▶ Task to carry out
Give the records from the first line through the line containing "Izcalli Luis Echeverria", inclusive, as a Markdown table with the columns Row and Line text. Number each line in Row and leave out blank lines.

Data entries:
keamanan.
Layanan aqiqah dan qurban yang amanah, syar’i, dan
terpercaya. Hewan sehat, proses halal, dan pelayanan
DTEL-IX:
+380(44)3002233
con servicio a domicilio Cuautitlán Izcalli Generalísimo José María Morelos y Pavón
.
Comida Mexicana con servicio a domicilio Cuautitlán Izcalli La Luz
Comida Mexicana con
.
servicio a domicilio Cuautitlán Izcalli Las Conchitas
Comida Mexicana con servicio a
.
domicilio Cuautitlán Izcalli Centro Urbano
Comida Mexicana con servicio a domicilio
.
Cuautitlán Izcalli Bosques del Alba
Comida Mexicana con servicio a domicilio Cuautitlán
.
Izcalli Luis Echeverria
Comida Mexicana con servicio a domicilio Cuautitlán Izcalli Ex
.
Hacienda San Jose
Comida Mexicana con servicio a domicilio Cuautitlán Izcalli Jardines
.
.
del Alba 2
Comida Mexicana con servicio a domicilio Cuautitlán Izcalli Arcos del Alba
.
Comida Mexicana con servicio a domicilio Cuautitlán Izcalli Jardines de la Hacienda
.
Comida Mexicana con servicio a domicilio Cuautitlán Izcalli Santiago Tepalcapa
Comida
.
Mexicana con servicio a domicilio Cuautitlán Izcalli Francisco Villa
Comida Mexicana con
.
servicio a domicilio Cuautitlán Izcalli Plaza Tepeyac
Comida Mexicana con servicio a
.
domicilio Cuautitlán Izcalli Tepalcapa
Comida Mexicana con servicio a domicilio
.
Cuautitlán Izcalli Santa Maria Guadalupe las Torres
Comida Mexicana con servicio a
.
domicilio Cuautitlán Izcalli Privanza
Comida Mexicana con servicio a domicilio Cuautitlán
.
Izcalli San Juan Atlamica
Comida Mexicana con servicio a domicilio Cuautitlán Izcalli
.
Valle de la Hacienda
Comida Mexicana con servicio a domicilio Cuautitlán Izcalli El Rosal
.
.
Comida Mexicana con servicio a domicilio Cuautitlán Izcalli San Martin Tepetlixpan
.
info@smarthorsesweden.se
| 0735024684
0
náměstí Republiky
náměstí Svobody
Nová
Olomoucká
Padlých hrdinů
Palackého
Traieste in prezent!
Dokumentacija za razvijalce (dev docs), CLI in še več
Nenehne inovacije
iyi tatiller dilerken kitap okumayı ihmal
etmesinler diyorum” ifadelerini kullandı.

▶ Reply
| Row | Line text |
|---|---|
| 1 | keamanan. |
| 2 | Layanan aqiqah dan qurban yang amanah, syar’i, dan |
| 3 | terpercaya. Hewan sehat, proses halal, dan pelayanan |
| 4 | DTEL-IX: |
| 5 | +380(44)3002233 |
| 6 | con servicio a domicilio Cuautitlán Izcalli Generalísimo José María Morelos y Pavón |
| 7 | . |
| 8 | Comida Mexicana con servicio a domicilio Cuautitlán Izcalli La Luz |
| 9 | Comida Mexicana con |
| 10 | . |
| 11 | servicio a domicilio Cuautitlán Izcalli Las Conchitas |
| 12 | Comida Mexicana con servicio a |
| 13 | . |
| 14 | domicilio Cuautitlán Izcalli Centro Urbano |
| 15 | Comida Mexicana con servicio a domicilio |
| 16 | . |
| 17 | Cuautitlán Izcalli Bosques del Alba |
| 18 | Comida Mexicana con servicio a domicilio Cuautitlán |
| 19 | . |
| 20 | Izcalli Luis Echeverria |